Study questions:
1. Name every tool the Cleo job posting lists for managing and automating CI/CD.
2. Copy the Cleo job posting word for word, from "Cleo offers health" up to and including "paid parental leave.".
(Source extract)
Remote Sr. Site Reliability Engineer at Cleo

Description:

The Sr. Site Reliability Engineer at Cleo will demonstrate passion and leadership in application deployment, reliability, and performance.
This role involves investigating and troubleshooting issues across the platform.
The engineer will analyze, develop, and enhance automation deployments.
Writing scripts to automate complex tasks is a key responsibility.
The engineer will lead from an engineering perspective in sprint meetings, helping to estimate stories and raise awareness regarding implementation details.
Monitoring an APM (e.g., DataDog) in production and raising awareness to the team is required.
The role includes controlling application log collection and analysis, as well as application and instance alerts related to site reliability.
The engineer will lead discussions in infrastructure architecture and contribute to technical discussions focused on reliability.
Maintaining, evaluating, and upgrading the platform's base infrastructure is essential.
The engineer will lead application code deployment methods and mentor other engineers.
Demonstrating ownership for automation across the team and resolving production issues is expected.
Performing code reviews and identifying strategies to resolve technical debt are part of the responsibilities.
Ensuring infrastructure scalability and creating user stories to resolve production issues, technical debt, and opportunities for improvement are also required.

Requirements:

Candidates should have 4+ years of experience in DevOps, System, or Software Engineering.
Strong experience running production application workloads in Cloud (AWS) is necessary.
An understanding of public Cloud networks, VPC peering, etc., is required.
Candidates should have 3+ years of experience utilizing Cloud computing (EC2, SNS/SQS, RDS).
Experience with containers and orchestration (Docker, Kubernetes, ECS) is essential.
Familiarity with administrating technologies at scale such as ElasticSearch, Postgres, and Redis is required.
Candidates should have experience with monitoring tools like Data Dog and AWS.
Experience managing and automating Continuous Integration and Continuous Delivery (CI/CD) using GitLab, CircleCI, TeamCity, Jenkins, or similar is necessary.
Provisioning and configuration management experience with Terraform is required.
Candidates should have Linux or Windows server administration experience.
A strong desire to influence the direction of Cleo’s DevOps practices is essential.
Familiarity with scripting languages such as Python, JS, or TS is required.
Experience integrating 3rd party tooling (container scanning, static and dynamic analysis) into the pipeline is necessary.
Candidates should be able to weave monitoring, logging, and alerting into everything they build.
A quality and security-conscious approach when implementing solutions is required.
The ability to debug complicated issues in collaboration with peers is essential.
Experience working within and upholding compliance with HIPAA and other standards (SOC2 and HITRUST) is necessary.

Benefits:

The base salary range for this position is $165,000 - $180,000 annually.
Cleo offers health insurance, including medical, dental, and vision coverage.
Employees receive 15 paid holidays and a 5-day winter break.
Flexible vacation time and sick time are provided.
The company offers 16 weeks of paid parental leave.
A 401(k) plan is available for employees.
Disability insurance and life insurance are included in the benefits package.
Wellness perks and additional benefits are also offered.
(End Source extract)
(The data)
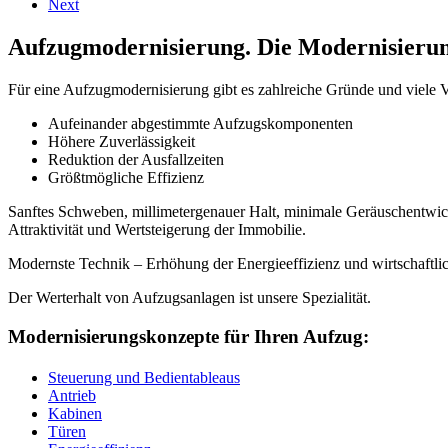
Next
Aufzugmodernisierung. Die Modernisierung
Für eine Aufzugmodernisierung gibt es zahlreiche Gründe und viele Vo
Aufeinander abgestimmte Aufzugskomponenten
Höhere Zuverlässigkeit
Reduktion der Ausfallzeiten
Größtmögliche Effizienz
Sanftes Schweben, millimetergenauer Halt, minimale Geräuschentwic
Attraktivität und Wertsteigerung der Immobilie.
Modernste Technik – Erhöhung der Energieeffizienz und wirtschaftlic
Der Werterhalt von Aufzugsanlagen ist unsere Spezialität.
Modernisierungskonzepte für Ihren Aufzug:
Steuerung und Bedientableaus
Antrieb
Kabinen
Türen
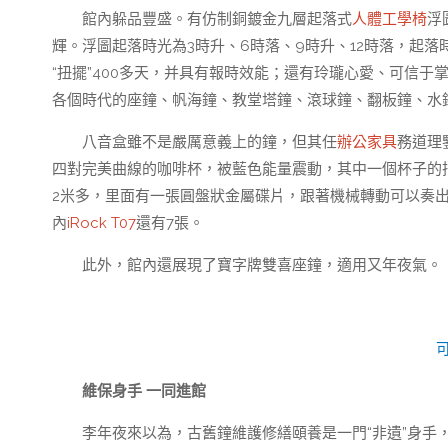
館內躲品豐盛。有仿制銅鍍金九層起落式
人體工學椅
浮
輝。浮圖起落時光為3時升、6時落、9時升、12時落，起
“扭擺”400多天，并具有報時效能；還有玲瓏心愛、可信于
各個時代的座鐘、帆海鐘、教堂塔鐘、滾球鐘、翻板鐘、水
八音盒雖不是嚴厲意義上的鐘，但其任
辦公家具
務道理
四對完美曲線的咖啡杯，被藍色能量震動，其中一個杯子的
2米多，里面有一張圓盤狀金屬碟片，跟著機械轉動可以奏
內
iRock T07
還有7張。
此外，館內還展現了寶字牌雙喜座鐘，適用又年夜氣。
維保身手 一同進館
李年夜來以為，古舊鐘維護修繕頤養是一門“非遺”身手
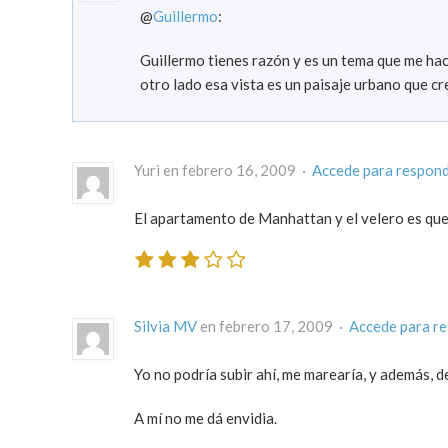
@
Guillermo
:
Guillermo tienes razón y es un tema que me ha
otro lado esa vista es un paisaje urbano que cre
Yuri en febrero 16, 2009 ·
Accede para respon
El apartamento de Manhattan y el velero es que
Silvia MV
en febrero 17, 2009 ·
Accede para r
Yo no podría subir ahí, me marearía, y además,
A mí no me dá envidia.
(End The data)
(The data)
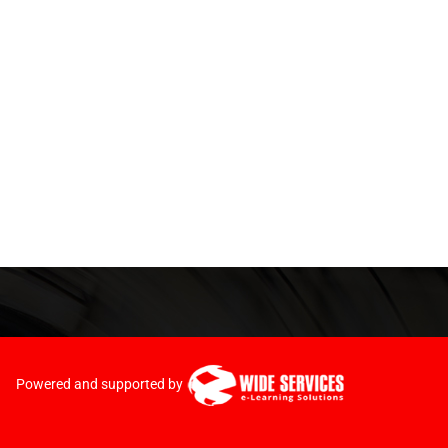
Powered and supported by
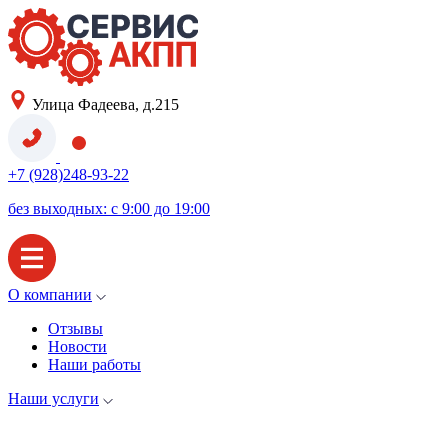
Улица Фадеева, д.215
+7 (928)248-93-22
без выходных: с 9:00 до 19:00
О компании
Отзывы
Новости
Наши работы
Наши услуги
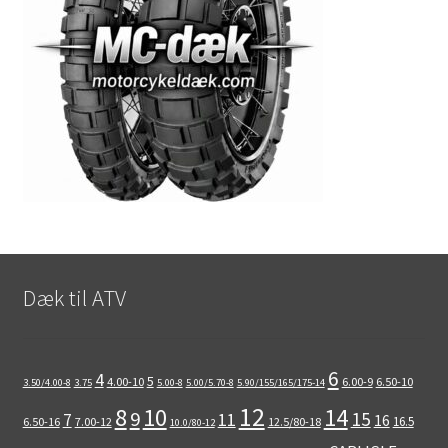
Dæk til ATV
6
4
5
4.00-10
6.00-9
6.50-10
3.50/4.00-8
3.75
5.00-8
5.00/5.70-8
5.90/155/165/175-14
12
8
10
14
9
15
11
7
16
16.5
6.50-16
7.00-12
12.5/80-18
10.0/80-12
(End The data)
(The data)
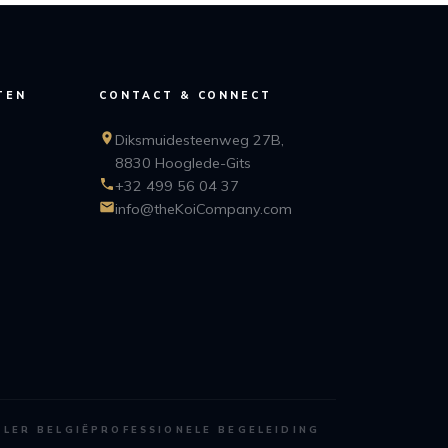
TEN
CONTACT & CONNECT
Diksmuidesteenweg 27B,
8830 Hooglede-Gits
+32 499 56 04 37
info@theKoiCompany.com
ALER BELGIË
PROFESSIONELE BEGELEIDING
(End The data)
Solved problems:
1. GitLab, CircleCI, TeamCity, Jenkins

2.
Cleo offers health insurance, including medical, dental, and vision coverage.
Employees receive 15 paid holidays and a 5-day winter break.
Flexible vacation time and sick time are provided.
The company offers 16 weeks of paid parental leave.